**Exercise requirements**: Format every line of the data below as a Markdown table with the columns "Row" and "Line", numbering the rows from 1. Leave out the blank lines and the bracketed picture markers.

**Supplied material**:
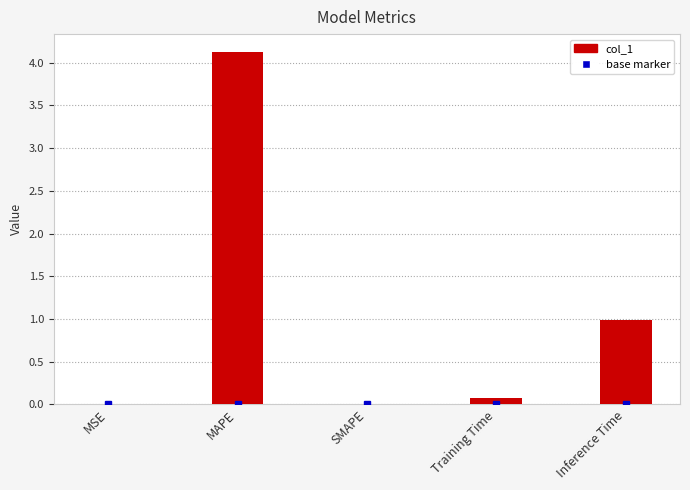

The value at SMAPE is 1.3. True or false?

False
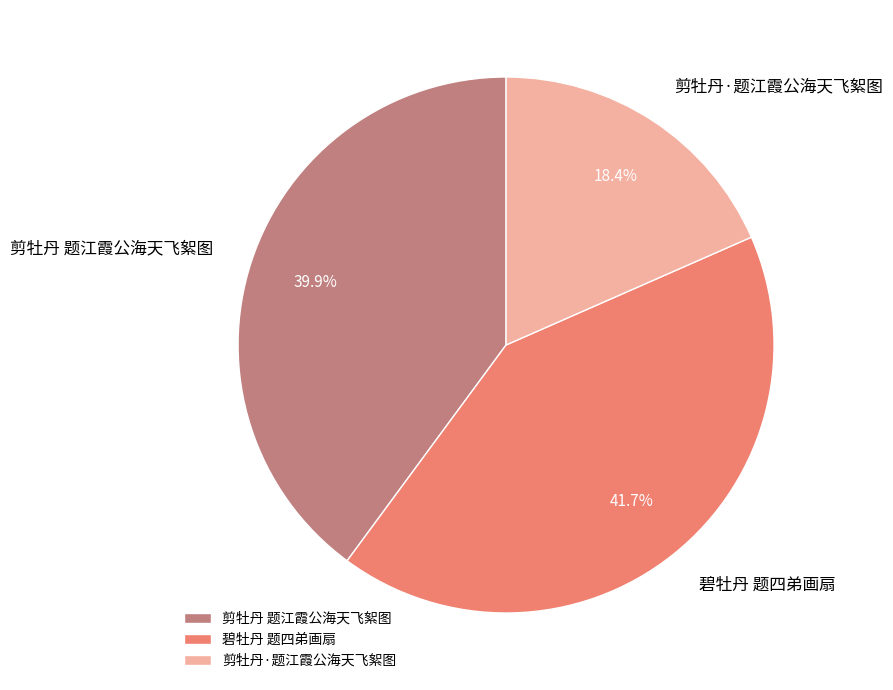

How many segments does this pie chart have?

3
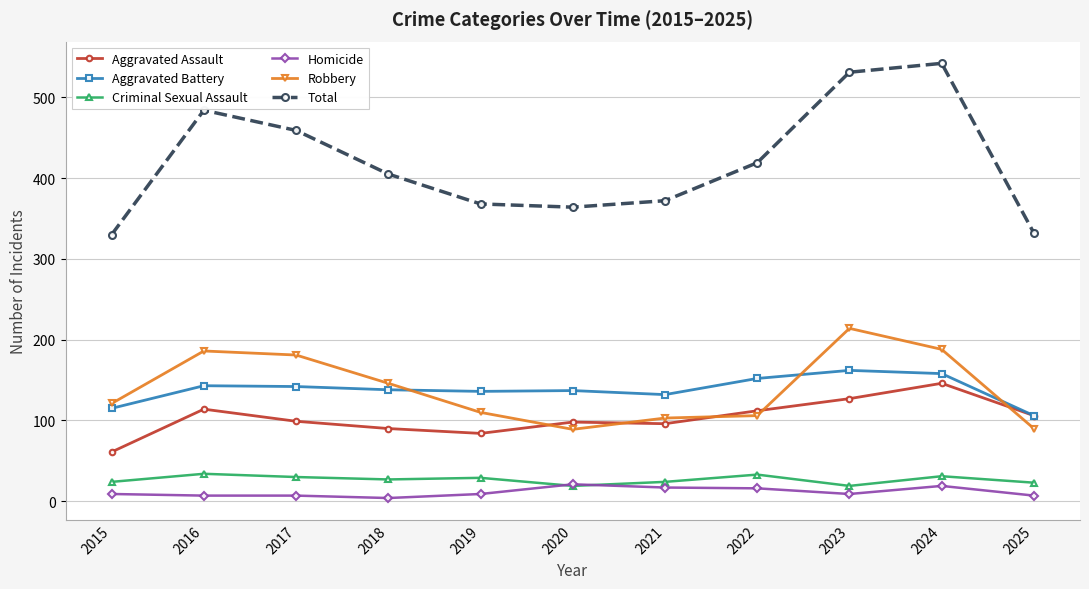

Where is the first local maximum for Robbery?

2016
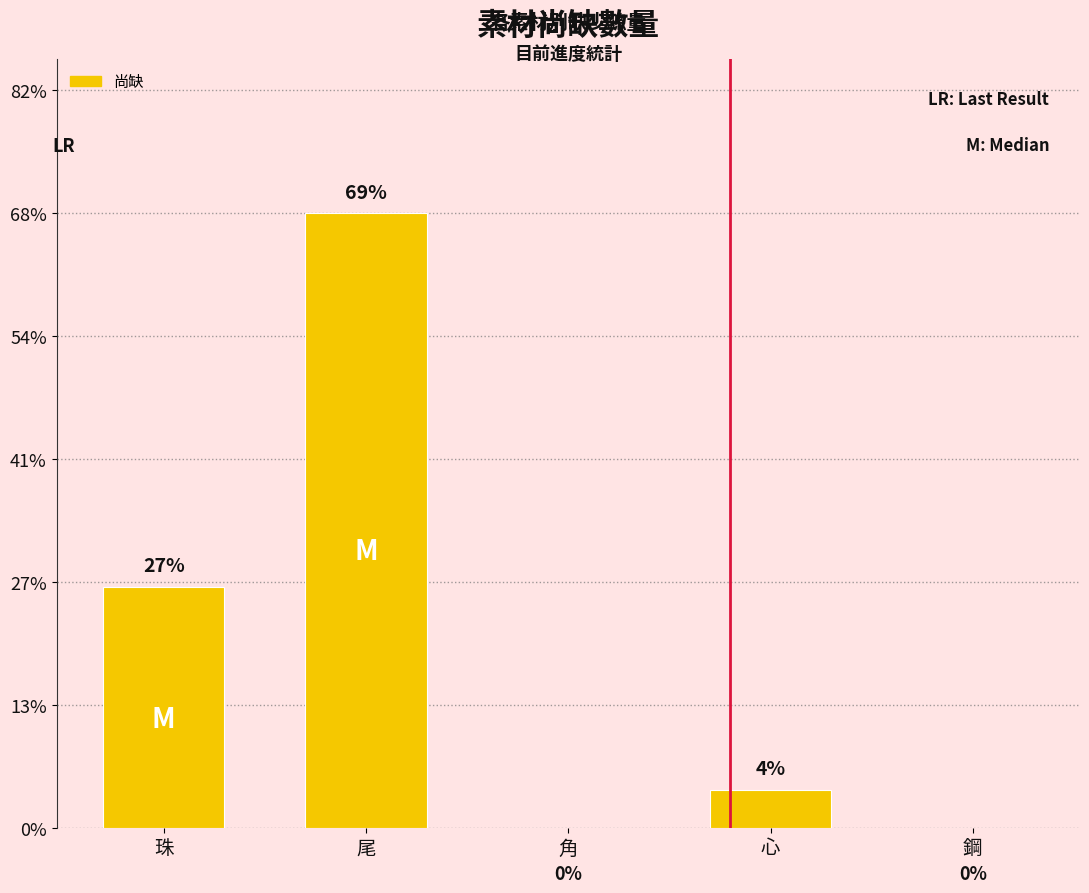

Are the bars horizontal?

No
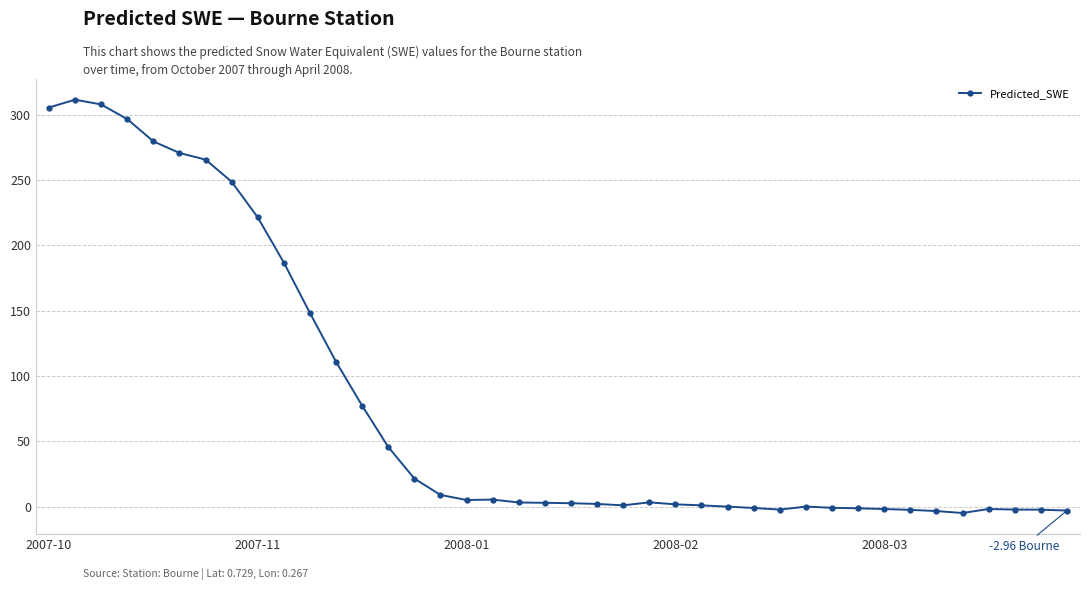

True or false: there are more than 2 points higher than both neighbors.

True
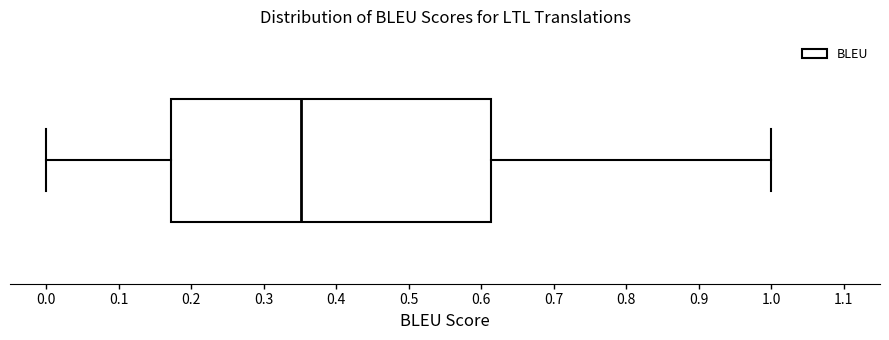

Transcribe this box plot: give where the median line is, the range the box spans, and where the two whiskers end, as read against the x-axis. The values are not printed on the chart, so give them approximately, as read against the axis.

median 0.35, box 0.17 to 0.61, whiskers 0.00 to 1.00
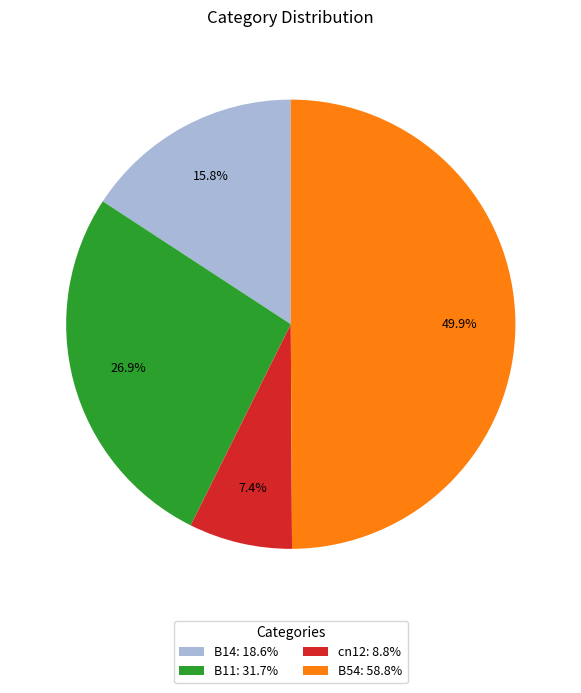

Rank the categories by value from lowest to highest.

cn12, B14, B11, B54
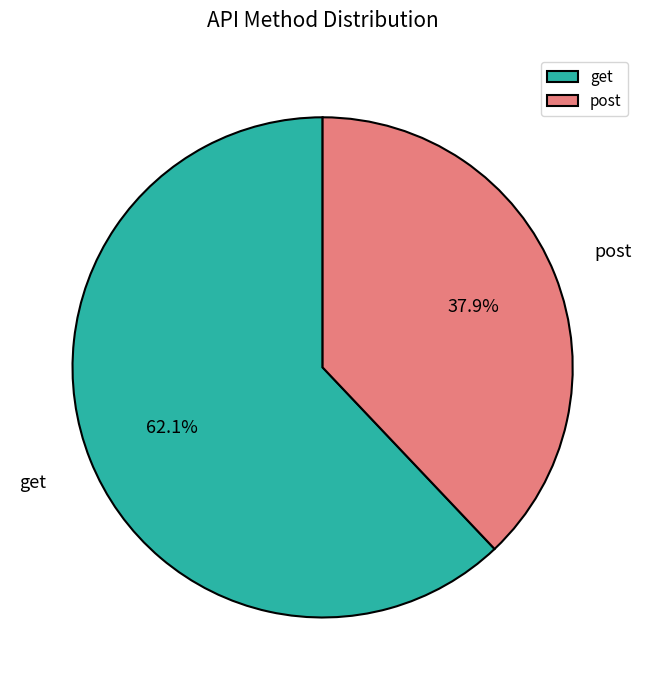

The post slice represents 44% of the pie. True or false?

False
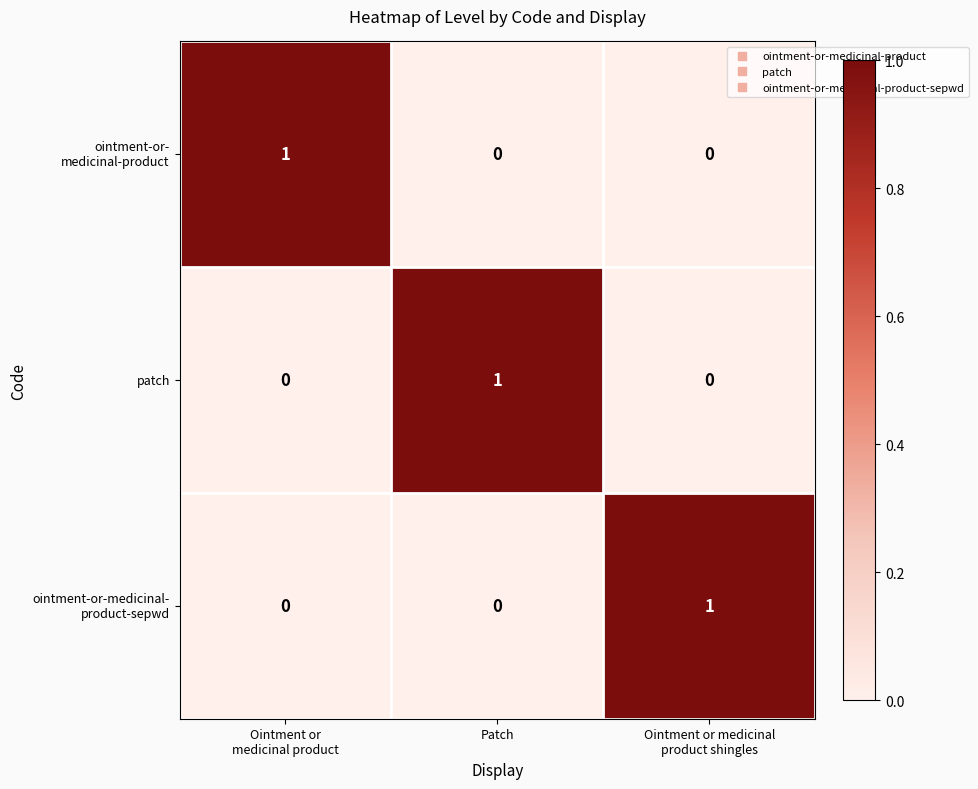

At how many categories does at least one series exceed 0?

3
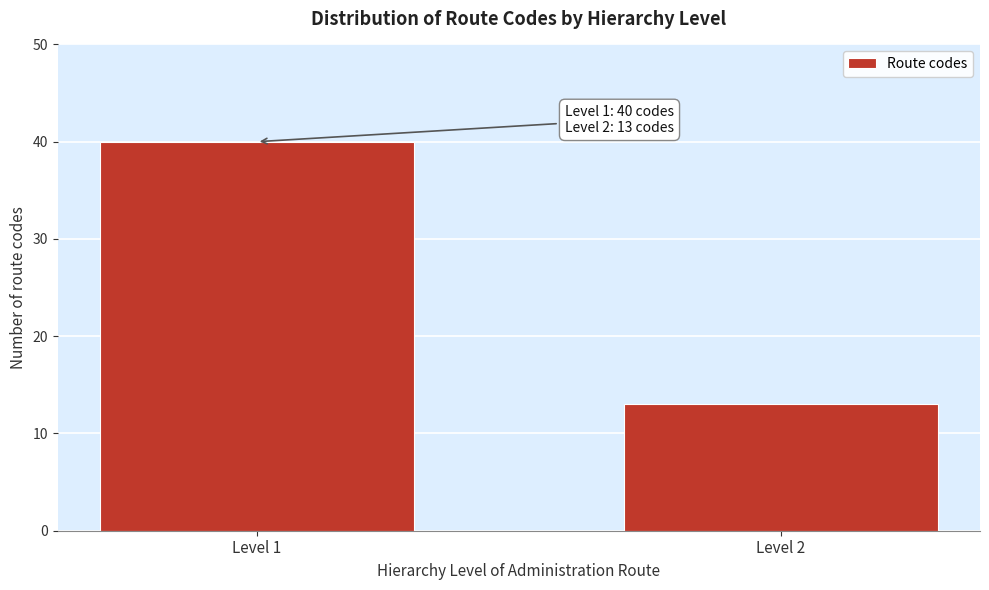

Reading right to left, extract all data points from this chart.

Level 2=13	Level 1=40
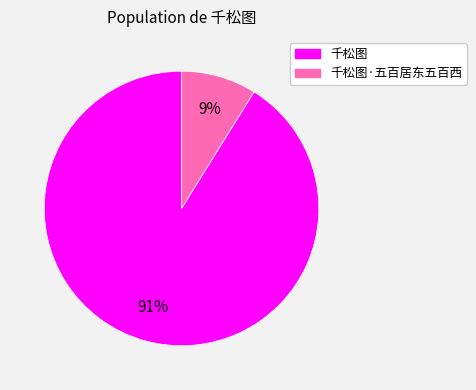

Is there a majority slice in this chart?

Yes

**Problem solution**:
| Row | Line |
|---|---|
| 1 | The value at SMAPE is 1.3. True or false? |
| 2 | False |
| 3 | How many segments does this pie chart have? |
| 4 | 3 |
| 5 | Where is the first local maximum for Robbery? |
| 6 | 2016 |
| 7 | Are the bars horizontal? |
| 8 | No |
| 9 | True or false: there are more than 2 points higher than both neighbors. |
| 10 | True |
| 11 | Transcribe this box plot: give where the median line is, the range the box spans, and where the two whiskers end, as read against the x-axis. The values are not printed on the chart, so give them approximately, as read against the axis. |
| 12 | median 0.35, box 0.17 to 0.61, whiskers 0.00 to 1.00 |
| 13 | Rank the categories by value from lowest to highest. |
| 14 | cn12, B14, B11, B54 |
| 15 | The post slice represents 44% of the pie. True or false? |
| 16 | False |
| 17 | At how many categories does at least one series exceed 0? |
| 18 | 3 |
| 19 | Reading right to left, extract all data points from this chart. |
| 20 | Level 2=13	Level 1=40 |
| 21 | Is there a majority slice in this chart? |
| 22 | Yes |